Late Boyertown Student Remembered at Mini-THON Pep Rally

Mother Cynthia Gehman shared the deeply moving story of her son, Josh, and his battle with brain cancer to kickoff the 2019 Mini-THON fundraising season.

Josh, who passed away in 2011 at 9 years old, attended Washington Elementary School. A number of students in the completely silent crowd knew Josh and all were clearly touched by the story.

“I truly believe everyone who met him was impacted by him,” Mrs. Gehman said.

Mrs. Cynthia Gehman speaks about her son Josh’s battle with cancer.

The story was an effective kickoff for Mini-THON, which raises money to support children who have pediatric cancer.

Before Mrs. Gehman’s talk, students involved in organizing the event spoke about the results of the Coin Stall, this years preemptive fundraiser for Mini-THON. The Coin Stall required participating teachers to delay the beginning of class until they counted all of the change students brought in. So far, the Coin Stall has topped $4,000 and counting.

English Teacher Mr. Joe Repko counts coins for the Coin Stall Mini-THON fundraiser.
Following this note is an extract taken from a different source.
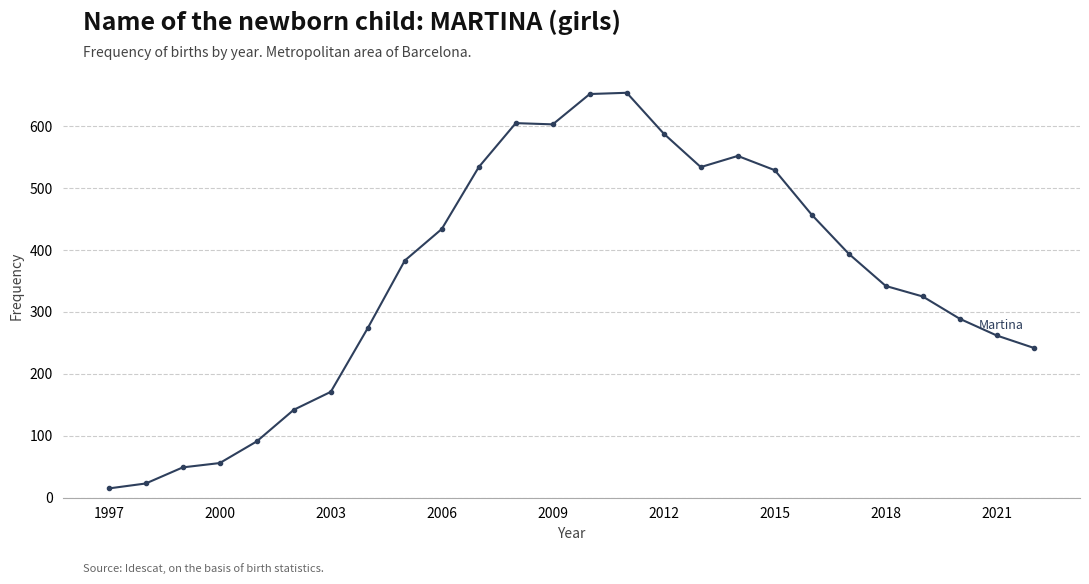

What is the smallest value displayed?

15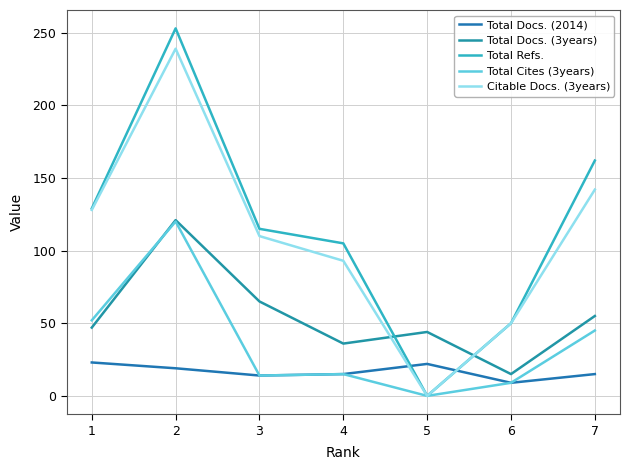

Does the chart have visible grid lines?

Yes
Boyertown has collectively donated $321,000 through the past Mini-THONs, leading to this years accumulated goal of $350,000.

Mini-THON’s goal for just this year is $29,000. This is lower than the two previous years’ goals of $45,000, and $50,000 last year. The reduced goal may be a result of the smaller turnout for Mini-THON last year, where $38,426.57 was raised in total. All money raised goes towards the Four Diamonds Foundation.

This year’s theme is SpongeBob, based on the popular children’s cartoon.

Mini-THON pep rallies typically have a featured speaker who shares a personal story about childhood cancer. In the past, former BASH Principal — now Daniel-Boone Superintendent — Dr. Brett Cooper has spoken about his brother who also passed away at a young age.

Mrs. Gehman moved many to tears, as she began recounting her son’s story.

“From the moment he was born, he was an old soul,” Mrs. Gehman said, noting his maturity.

When he started second grade, he became sick. “It almost seemed like a stomach bug that just wouldn’t stop,” she said.

Josh was diagnosed with a brain tumor, specifically Glioblastoma. It had already traveled to his spine.

“The day he found out was the day the Phillies won the World Series,” Mrs. Gehman said. “Imagine being in the hospital, just finding out you have a brain┬átumor, and the Phillies win the World Series. He made all the nurses come in from how loud he was cheering.”

Josh then needed to get two brain surgeries and 30 days of radiation. While he was at the hospital, he had to wear a mask on his face.

“He said he looked like a superhero with the mask,” Mrs. Gehman said. “He did it with a smile on his face.”

He was fine, “did everything he was supposed to do”, she said, and after the 30 days of radiation, he was able to go back to school. Appointments for chemo changed to one day a week every other week, at which he had a choice to get an IV or not. Josh opted to get an IV every single session.

“He told me, ‘Mom, I didn’t have a choice to get cancer. I have a choice to get an IV’,” Mrs. Gehman said.

The tumors were shrinking, and he was feeling better. But then they did more tests, and found the cancer has spread all throughout his brain.

“They looked like rice,” Mrs. Gehman said. Josh suffered a stroke and seizures and passed away in 2011.